When developers start to onboard client side applications to API Gateways, they typically want to test out integration and connectivity. Does my code call your API Gateway correctly, do I have routing access to the main endpoint(s), am I passing credentials or tokens correctly? Having teams do this last minute against real services makes things more confusing. An alternative to this is to have some simple ‘sandbox’ or ‘mock’ services accessible via the Gateway. These dummy services can be granted to anyone and everyone at extremely low risk, and provide an ideal way for a customer to work through integration while your team gets on with solving the harder problems.
Security & Reliability
It’s hard not to mention the security benefits of self services. It might sound contradictory, but having a partner development team in charge of their own credentials means their application is more secure because credentials are not being shared across organizations. Traditionally, a lot of the communication with partner developers or employees and the API Gateway team occurs through clear text email exchanges. Even a ticketing system means extra place credentials are stored which they don’t need to be. Allowing the application owner to acquire, encrypt, and store application credentials (username and credentials) means fewer people handling those sensitive credentials.

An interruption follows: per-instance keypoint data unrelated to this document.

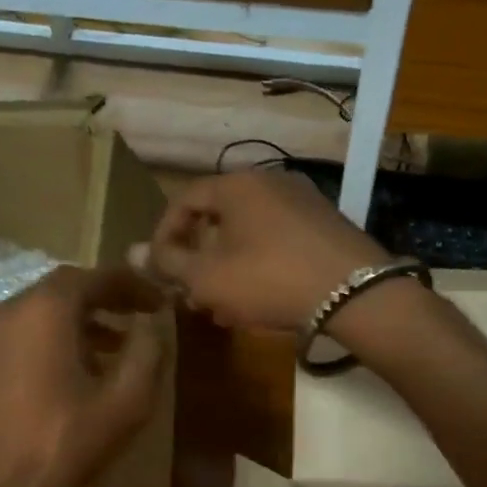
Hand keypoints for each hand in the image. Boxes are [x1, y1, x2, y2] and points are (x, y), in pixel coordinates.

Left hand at [0, 265, 166, 486]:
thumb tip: (152, 323)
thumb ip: (148, 351)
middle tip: (132, 320)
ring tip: (103, 354)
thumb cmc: (64, 447)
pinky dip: (39, 349)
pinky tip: (56, 382)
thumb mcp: (127, 402)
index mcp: (44, 310)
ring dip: (70, 328)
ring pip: (31, 319)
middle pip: (58, 292)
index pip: (93, 276)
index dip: (130, 284)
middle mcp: (4, 313)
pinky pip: (9, 345)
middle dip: (100, 302)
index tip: (156, 300)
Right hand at [140, 170, 387, 332]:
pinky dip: (257, 264)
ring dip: (226, 266)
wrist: (354, 293)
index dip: (164, 235)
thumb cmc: (269, 279)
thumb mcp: (208, 277)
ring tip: (220, 304)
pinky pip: (276, 240)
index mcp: (237, 186)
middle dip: (197, 256)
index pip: (185, 200)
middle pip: (218, 217)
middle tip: (189, 291)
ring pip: (247, 233)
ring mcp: (302, 201)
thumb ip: (168, 263)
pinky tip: (257, 299)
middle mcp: (270, 182)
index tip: (159, 268)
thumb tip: (131, 252)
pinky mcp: (324, 225)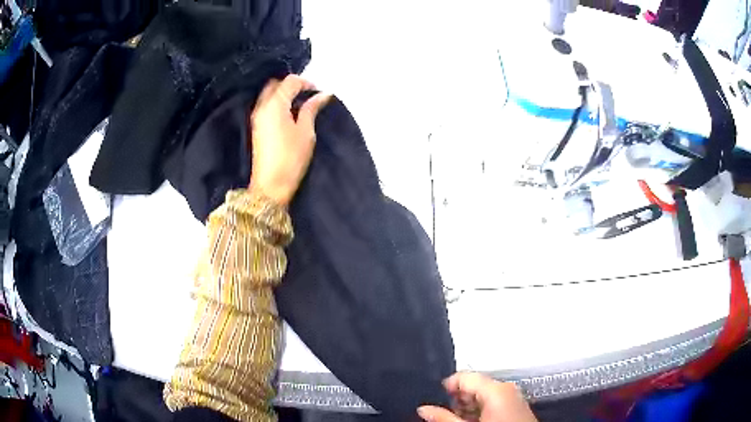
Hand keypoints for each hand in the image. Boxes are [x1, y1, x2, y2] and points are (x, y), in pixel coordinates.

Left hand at [248, 74, 329, 205]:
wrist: (270, 185)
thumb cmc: (291, 158)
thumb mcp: (306, 131)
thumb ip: (311, 109)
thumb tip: (323, 94)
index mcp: (275, 104)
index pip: (290, 81)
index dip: (306, 82)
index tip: (318, 93)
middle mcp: (262, 106)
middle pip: (275, 84)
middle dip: (292, 85)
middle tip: (307, 95)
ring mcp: (256, 116)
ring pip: (269, 94)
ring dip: (283, 94)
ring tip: (300, 105)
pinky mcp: (256, 127)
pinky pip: (266, 105)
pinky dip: (277, 103)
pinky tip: (289, 114)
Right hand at [418, 373, 537, 421]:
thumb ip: (443, 417)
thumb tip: (424, 409)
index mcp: (496, 388)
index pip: (464, 376)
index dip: (446, 387)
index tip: (435, 401)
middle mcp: (506, 388)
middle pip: (473, 386)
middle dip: (456, 400)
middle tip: (444, 415)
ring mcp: (513, 397)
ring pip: (482, 395)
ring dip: (467, 407)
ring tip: (458, 421)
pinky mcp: (515, 406)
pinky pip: (492, 402)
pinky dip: (480, 410)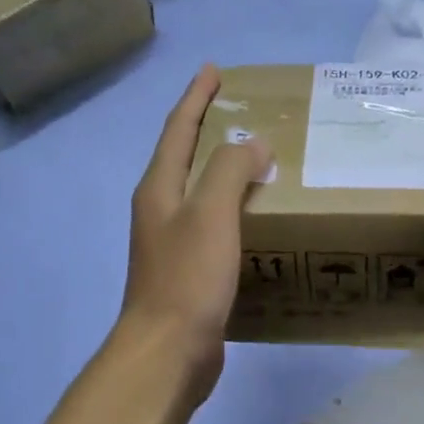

Offering self-service credential management can mitigate the risk of a service outage. If your layered API Gateway security architecture uses expiring credentials (i.e. client TLS/SSL certificates), then enabling your customer teams to renew the certificates at their convenience and schedule is preferred versus emailing your API Gateway team with a request, and your team filling that request not in the timeline needed by the customer. Believe it I have seen this happen. It also reduces the risk of clicking around to update credentials or renew certificates, whereby ‘fat finger’ the wrong application profile and break someone else’s integration to the platform by mistake.
API Self Service – Even More Automated Security!
The icing on the cake is when your API Gateway exposes an API to allow applications to administer themselves. That’s right, having an API Gateway expose an API to enable a business service – what a concept! What a self service API for application credentials means is that client side applications can roll their own. Encouraging and having applications that are consuming services in your Gateway, automatically call APIs to reset their own credentials on a regular basis improves security greatly. Firstly, this means that no human needs to be involved in handling credentials at all. Secondly, it means application credentials can be changed by software on a regular basis, so if someone does compromise them, they become effectively useless quickly. While authentication patterns such as OAuth help with reducing the frequency that credentials are passed around, they still rely on some form of authentication somewhere. Imagine having an application that not only uses temporary tokens for every request, but when retrieving these tokens the credentials are only used one before being discarded for fresh ones!
In summary, self service in API Gateways has real value in terms of cost savings, security, reliability and customer experience benefits. If your API Gateway doesn’t have these features, I would encourage you to add to your feature list roadmap.